Students protest over university police and other recent issues
Since the beginning of the coronavirus pandemic, sometimes with lockdown restrictions in place, students across the country protested plans to place police on university campuses and against police brutality. They demonstrated during Greece's MeToo moment, and over a wave of femicides.
Today, young artists are protesting a December government decree that they say downgrades performance arts degrees to the equivalent of a high school diploma and will impact their salaries, among other things. Students have occupied more than two dozen performing arts schools and theaters and are also revolting against what they describe as moves to privatize Greek education.
For many young Greeks, who grew up in the aftermath of a devastating financial crisis, the crash was the crash underscored the country's "deep, structural, fundamental problems," said Nick Malkoutzis, editor and co-founder of MacroPolis, a political and economic analysis website.
"I think a lot of those young people will ... wonder if their future lies here or if there is any real possibility of things changing for the better. And that's a really depressing thought," Malkoutzis said. "I really sort of feel for them."
Tragedy spurs some young Greeks into political action
Some young Greeks who spoke with NPR doubted the backlash to the tragedy will lead to meaningful change. But others are hopeful.
Actor Thalassini Vostatzoglou, 27, said she has not been particularly active in protests and elections because Greece's political discourse and system feel helplessly polarized and immutable. But the recent decree impacting performing arts students and professionals, as well as the collision, has changed her outlook.
"For the first time in my life, I think it's essential to take part," she said.
Mike Mourtzis, 20, a university student studying economics, said the train tragedy will be top of mind when he casts his ballot in the national elections in May.
Mourtzis hopes he and his peers will buck the historically low youth voter turnout rates. "I think we're going to make a great change this year in the elections," he said.
The voting age in Greece is 17.
Opinion polls since the collision suggest waning support across the board for the governing New Democracy party and the Greek prime minister, who is also facing accusations of spying on political opponents and journalists.
In 2019 Syriza, the current opposition party, had the biggest share of votes from those aged 17-34.
"When you see all the choices laid out in front of you, and you've seen how these choices worked out in the past, you don't really want to vote for these people again," said Despina, a chemical engineering master's student in Ptolemaida, a town in northern Greece.

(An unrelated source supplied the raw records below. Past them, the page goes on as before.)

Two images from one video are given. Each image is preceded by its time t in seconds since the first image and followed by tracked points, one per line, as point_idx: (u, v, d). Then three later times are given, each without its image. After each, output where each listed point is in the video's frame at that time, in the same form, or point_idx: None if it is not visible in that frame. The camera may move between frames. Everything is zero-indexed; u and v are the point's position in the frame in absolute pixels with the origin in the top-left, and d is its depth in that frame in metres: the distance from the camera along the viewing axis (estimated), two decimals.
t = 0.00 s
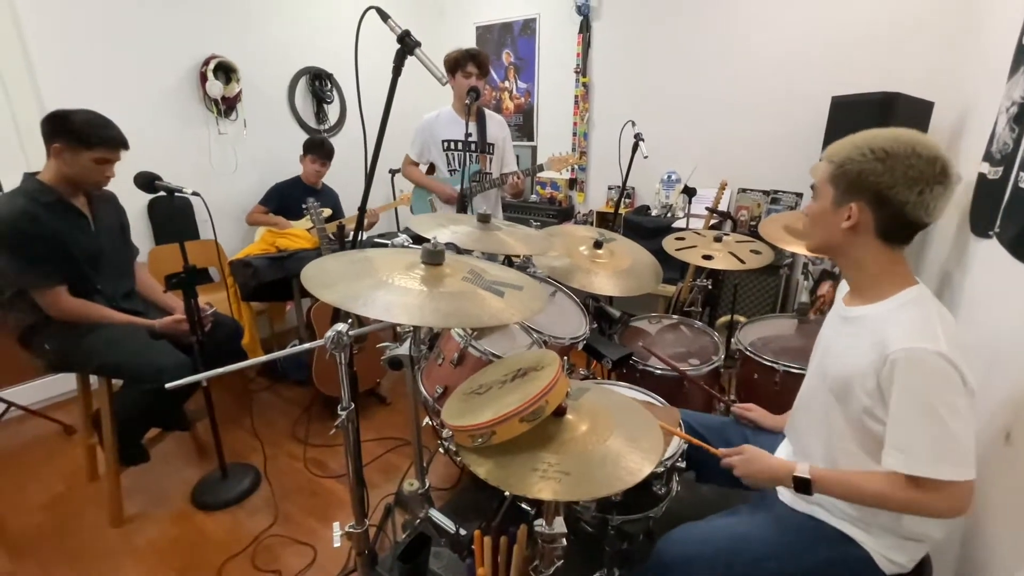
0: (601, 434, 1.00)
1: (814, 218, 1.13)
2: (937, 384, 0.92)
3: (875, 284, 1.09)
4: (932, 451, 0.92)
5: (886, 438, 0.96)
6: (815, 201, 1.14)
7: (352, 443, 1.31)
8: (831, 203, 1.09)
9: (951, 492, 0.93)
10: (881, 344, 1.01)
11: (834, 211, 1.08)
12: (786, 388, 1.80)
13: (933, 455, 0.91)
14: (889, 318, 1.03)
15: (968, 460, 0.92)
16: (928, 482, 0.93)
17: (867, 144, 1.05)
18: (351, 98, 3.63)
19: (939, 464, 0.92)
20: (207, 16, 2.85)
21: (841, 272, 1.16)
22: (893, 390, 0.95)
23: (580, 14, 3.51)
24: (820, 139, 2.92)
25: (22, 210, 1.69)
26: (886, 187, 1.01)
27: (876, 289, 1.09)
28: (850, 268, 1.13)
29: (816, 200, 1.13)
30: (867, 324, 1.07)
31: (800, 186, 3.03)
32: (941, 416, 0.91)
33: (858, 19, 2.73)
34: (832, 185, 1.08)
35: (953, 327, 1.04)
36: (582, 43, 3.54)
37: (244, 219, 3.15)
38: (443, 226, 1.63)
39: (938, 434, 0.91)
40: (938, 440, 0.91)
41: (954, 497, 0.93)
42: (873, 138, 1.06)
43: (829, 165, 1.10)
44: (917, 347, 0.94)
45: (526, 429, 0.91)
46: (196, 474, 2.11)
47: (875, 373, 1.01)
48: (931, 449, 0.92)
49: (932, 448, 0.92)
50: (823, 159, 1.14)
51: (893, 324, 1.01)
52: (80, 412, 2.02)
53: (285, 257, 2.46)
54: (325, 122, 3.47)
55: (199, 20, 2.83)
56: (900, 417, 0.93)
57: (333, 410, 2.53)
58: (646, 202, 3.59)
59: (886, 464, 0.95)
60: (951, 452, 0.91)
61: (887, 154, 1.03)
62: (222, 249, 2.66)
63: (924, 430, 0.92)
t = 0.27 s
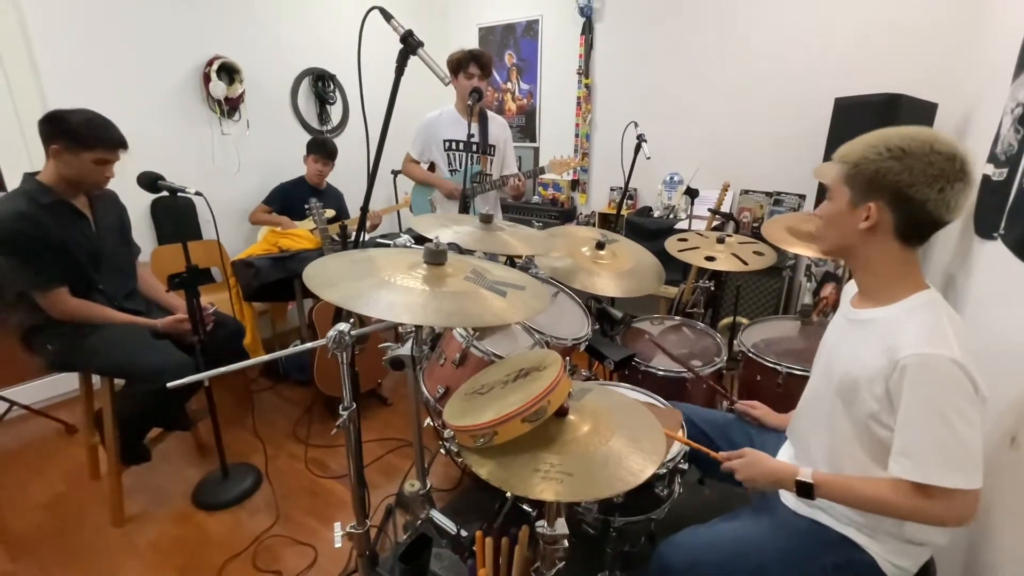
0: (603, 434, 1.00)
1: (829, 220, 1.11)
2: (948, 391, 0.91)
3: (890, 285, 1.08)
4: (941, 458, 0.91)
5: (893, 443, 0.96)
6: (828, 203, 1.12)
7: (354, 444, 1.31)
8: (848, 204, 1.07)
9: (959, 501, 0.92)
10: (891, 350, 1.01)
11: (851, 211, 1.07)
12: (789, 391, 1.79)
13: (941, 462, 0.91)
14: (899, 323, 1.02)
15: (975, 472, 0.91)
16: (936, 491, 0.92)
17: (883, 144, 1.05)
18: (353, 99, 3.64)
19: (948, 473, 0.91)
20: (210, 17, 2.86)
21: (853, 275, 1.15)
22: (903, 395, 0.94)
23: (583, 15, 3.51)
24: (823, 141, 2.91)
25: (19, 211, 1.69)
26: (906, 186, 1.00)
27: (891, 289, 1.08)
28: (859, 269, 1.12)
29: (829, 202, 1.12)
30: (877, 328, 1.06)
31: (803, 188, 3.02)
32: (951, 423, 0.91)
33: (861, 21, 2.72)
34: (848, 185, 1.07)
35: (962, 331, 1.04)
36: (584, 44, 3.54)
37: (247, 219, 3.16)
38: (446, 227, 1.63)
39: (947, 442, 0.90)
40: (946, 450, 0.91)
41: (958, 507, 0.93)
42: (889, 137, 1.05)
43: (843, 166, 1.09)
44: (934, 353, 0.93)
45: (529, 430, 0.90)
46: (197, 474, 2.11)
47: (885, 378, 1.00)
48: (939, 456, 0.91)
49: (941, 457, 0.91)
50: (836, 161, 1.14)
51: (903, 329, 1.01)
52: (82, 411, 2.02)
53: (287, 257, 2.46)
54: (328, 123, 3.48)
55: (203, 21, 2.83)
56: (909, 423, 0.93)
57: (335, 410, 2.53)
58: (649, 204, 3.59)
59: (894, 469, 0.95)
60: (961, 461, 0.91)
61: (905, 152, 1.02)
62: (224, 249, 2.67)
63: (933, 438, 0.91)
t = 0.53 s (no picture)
0: (604, 435, 1.00)
1: (837, 220, 1.10)
2: (960, 387, 0.91)
3: (895, 284, 1.08)
4: (955, 456, 0.90)
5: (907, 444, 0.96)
6: (837, 202, 1.10)
7: (355, 445, 1.31)
8: (863, 203, 1.06)
9: (975, 499, 0.91)
10: (899, 350, 1.00)
11: (867, 210, 1.05)
12: (791, 393, 1.79)
13: (955, 460, 0.90)
14: (905, 323, 1.02)
15: (991, 466, 0.91)
16: (950, 488, 0.92)
17: (901, 142, 1.04)
18: (356, 100, 3.64)
19: (963, 469, 0.90)
20: (213, 19, 2.87)
21: (854, 273, 1.14)
22: (914, 395, 0.94)
23: (585, 17, 3.51)
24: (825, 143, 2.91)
25: (22, 211, 1.70)
26: (929, 185, 1.00)
27: (894, 288, 1.08)
28: (862, 270, 1.11)
29: (838, 200, 1.10)
30: (882, 328, 1.06)
31: (805, 190, 3.02)
32: (965, 420, 0.90)
33: (864, 23, 2.72)
34: (864, 183, 1.06)
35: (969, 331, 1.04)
36: (586, 46, 3.55)
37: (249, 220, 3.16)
38: (447, 227, 1.63)
39: (960, 439, 0.90)
40: (959, 447, 0.90)
41: (976, 504, 0.92)
42: (906, 136, 1.05)
43: (855, 165, 1.08)
44: (946, 349, 0.93)
45: (530, 430, 0.91)
46: (198, 474, 2.11)
47: (894, 379, 1.00)
48: (953, 454, 0.90)
49: (955, 454, 0.90)
50: (844, 159, 1.12)
51: (910, 328, 1.01)
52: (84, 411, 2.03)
53: (289, 258, 2.46)
54: (330, 124, 3.48)
55: (206, 22, 2.84)
56: (922, 421, 0.92)
57: (336, 411, 2.54)
58: (651, 205, 3.59)
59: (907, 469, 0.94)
60: (975, 458, 0.90)
61: (926, 151, 1.02)
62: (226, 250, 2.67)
63: (946, 436, 0.91)
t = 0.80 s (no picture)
0: (605, 436, 1.00)
1: (852, 228, 1.09)
2: (980, 396, 0.90)
3: (915, 289, 1.07)
4: (970, 467, 0.90)
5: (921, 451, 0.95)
6: (848, 210, 1.10)
7: (357, 444, 1.31)
8: (876, 209, 1.05)
9: (986, 514, 0.91)
10: (918, 356, 1.00)
11: (881, 216, 1.05)
12: (793, 395, 1.79)
13: (970, 472, 0.90)
14: (925, 330, 1.01)
15: (1005, 479, 0.90)
16: (964, 501, 0.91)
17: (909, 145, 1.03)
18: (358, 102, 3.65)
19: (977, 482, 0.90)
20: (216, 20, 2.88)
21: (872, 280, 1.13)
22: (933, 402, 0.93)
23: (587, 18, 3.52)
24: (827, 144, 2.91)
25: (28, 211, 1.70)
26: (942, 187, 0.99)
27: (916, 295, 1.06)
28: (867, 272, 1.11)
29: (851, 207, 1.09)
30: (901, 334, 1.05)
31: (807, 191, 3.02)
32: (981, 431, 0.90)
33: (866, 25, 2.72)
34: (875, 189, 1.05)
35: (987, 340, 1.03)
36: (588, 48, 3.55)
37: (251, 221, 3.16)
38: (449, 228, 1.63)
39: (976, 451, 0.89)
40: (974, 458, 0.89)
41: (989, 518, 0.91)
42: (910, 138, 1.04)
43: (865, 171, 1.07)
44: (967, 357, 0.92)
45: (532, 431, 0.90)
46: (200, 474, 2.12)
47: (912, 385, 1.00)
48: (968, 465, 0.90)
49: (970, 465, 0.90)
50: (853, 166, 1.12)
51: (930, 334, 1.00)
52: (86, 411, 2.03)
53: (290, 258, 2.46)
54: (333, 125, 3.48)
55: (209, 23, 2.85)
56: (939, 430, 0.92)
57: (338, 412, 2.54)
58: (652, 207, 3.59)
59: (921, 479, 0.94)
60: (990, 471, 0.89)
61: (936, 152, 1.01)
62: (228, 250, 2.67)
63: (962, 447, 0.90)
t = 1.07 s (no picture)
0: (607, 437, 1.00)
1: (860, 230, 1.08)
2: (973, 395, 0.90)
3: (921, 291, 1.06)
4: (955, 466, 0.90)
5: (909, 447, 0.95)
6: (854, 210, 1.09)
7: (357, 445, 1.31)
8: (885, 212, 1.04)
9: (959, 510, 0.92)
10: (917, 355, 1.00)
11: (889, 218, 1.04)
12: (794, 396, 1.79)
13: (955, 470, 0.90)
14: (924, 330, 1.02)
15: (982, 481, 0.91)
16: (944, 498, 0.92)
17: (919, 146, 1.02)
18: (360, 103, 3.65)
19: (961, 481, 0.90)
20: (219, 21, 2.88)
21: (876, 280, 1.13)
22: (928, 400, 0.93)
23: (588, 19, 3.52)
24: (829, 145, 2.91)
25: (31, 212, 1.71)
26: (953, 189, 0.98)
27: (923, 296, 1.06)
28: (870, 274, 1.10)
29: (858, 208, 1.08)
30: (900, 334, 1.06)
31: (808, 192, 3.01)
32: (970, 430, 0.90)
33: (867, 26, 2.72)
34: (884, 191, 1.04)
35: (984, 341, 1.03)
36: (589, 49, 3.55)
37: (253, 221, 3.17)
38: (450, 229, 1.64)
39: (964, 449, 0.90)
40: (960, 457, 0.90)
41: (959, 515, 0.93)
42: (920, 138, 1.03)
43: (874, 172, 1.06)
44: (966, 358, 0.92)
45: (533, 432, 0.91)
46: (201, 475, 2.12)
47: (907, 385, 1.00)
48: (954, 464, 0.90)
49: (956, 464, 0.90)
50: (861, 165, 1.11)
51: (929, 335, 1.00)
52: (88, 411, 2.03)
53: (292, 259, 2.47)
54: (334, 126, 3.49)
55: (211, 24, 2.85)
56: (932, 428, 0.92)
57: (339, 413, 2.54)
58: (653, 208, 3.59)
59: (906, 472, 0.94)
60: (972, 469, 0.90)
61: (946, 153, 1.00)
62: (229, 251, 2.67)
63: (951, 444, 0.90)
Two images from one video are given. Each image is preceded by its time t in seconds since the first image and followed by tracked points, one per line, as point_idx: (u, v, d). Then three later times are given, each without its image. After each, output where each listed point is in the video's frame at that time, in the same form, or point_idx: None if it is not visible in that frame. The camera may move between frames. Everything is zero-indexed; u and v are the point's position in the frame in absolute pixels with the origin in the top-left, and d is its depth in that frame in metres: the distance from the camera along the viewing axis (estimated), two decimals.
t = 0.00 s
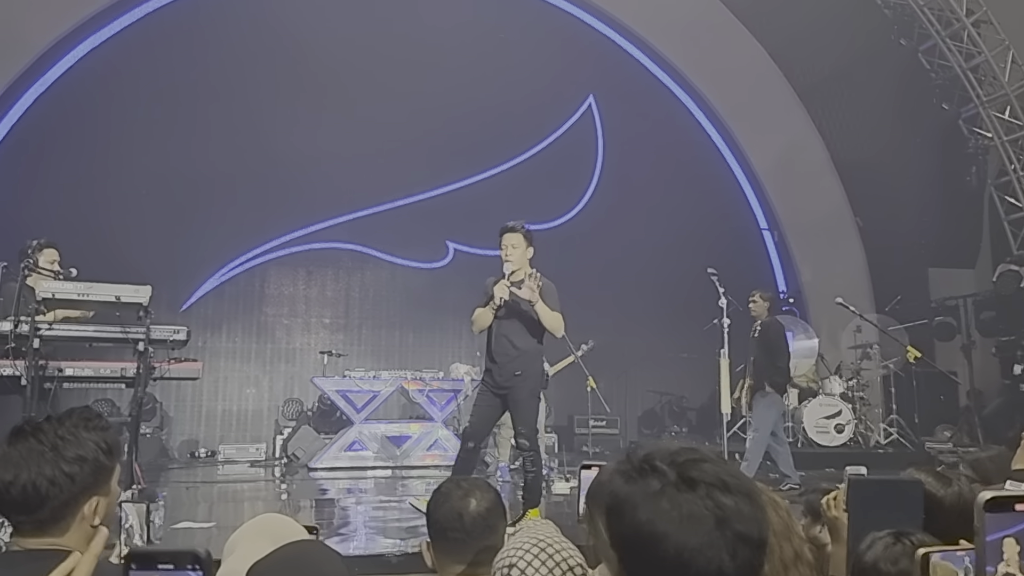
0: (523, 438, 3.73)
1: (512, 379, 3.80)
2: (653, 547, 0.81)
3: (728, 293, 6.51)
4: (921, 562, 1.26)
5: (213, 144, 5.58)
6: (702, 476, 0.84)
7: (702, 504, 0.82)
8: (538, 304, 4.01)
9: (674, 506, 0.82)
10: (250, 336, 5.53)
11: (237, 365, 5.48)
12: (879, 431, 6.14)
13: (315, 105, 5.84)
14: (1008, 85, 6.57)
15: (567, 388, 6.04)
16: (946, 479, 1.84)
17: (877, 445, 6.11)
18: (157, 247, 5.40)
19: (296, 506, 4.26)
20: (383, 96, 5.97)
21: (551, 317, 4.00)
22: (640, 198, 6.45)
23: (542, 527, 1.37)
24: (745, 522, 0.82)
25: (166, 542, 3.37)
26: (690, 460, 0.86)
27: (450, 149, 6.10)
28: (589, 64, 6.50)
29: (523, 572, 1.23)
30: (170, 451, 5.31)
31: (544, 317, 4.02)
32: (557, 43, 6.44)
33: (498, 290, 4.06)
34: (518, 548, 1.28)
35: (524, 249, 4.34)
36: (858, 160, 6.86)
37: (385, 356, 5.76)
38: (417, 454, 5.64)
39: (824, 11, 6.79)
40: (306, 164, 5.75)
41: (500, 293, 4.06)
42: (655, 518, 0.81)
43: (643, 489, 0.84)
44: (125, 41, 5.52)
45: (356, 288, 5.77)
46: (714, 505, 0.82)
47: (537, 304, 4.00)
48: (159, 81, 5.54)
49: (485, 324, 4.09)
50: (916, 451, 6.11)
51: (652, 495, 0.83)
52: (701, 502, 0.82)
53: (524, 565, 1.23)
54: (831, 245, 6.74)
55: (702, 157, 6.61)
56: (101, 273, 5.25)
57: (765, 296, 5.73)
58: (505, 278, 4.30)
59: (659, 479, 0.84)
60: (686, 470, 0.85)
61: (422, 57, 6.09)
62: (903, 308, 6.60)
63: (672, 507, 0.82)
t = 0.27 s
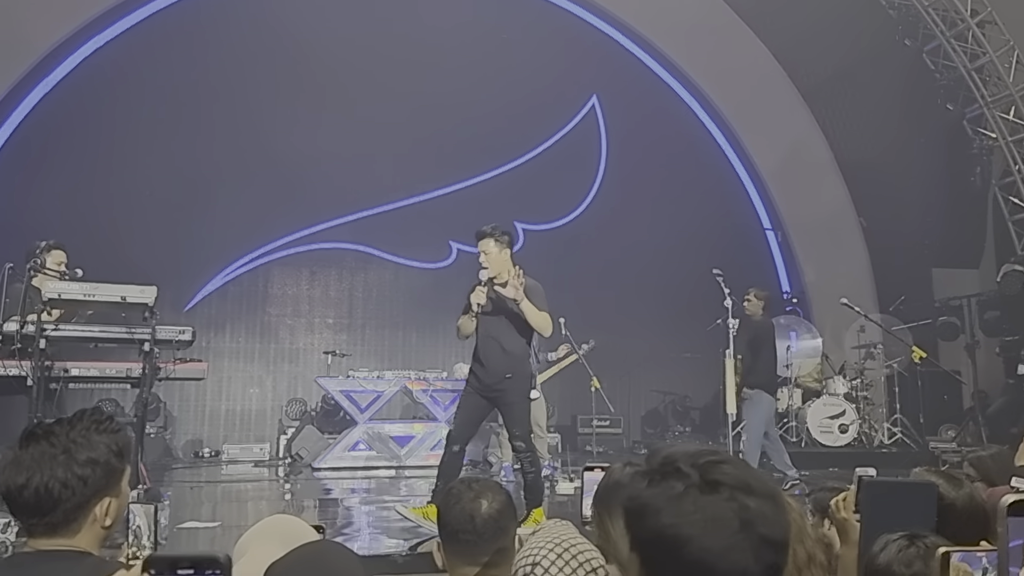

Despina, who requested only her first name be used over privacy concerns, was one of several young Greeks who told NPR they are researching their options and plan to vote for smaller political parties.
The current disillusionment with the political establishment, echoed widely by Greeks young and old, is "extremely dangerous" because it could give rise to far-right fringe parties, warned Aristides Hatzis, a professor of legal theory at the University of Athens.
In the aftermath of the Greek financial crisis and amid harsh austerity measures, Golden Dawn — a neo-Nazi party that has since been deemed a criminal organization — capitalized on widespread anger toward mainstream politics and rose from a fringe party to the third largest in Greek parliament.
"I want to believe that something will change for the better in these elections," Vostatzoglou, the actor, said. "Because if it doesn't, young people will rightfully lose hope."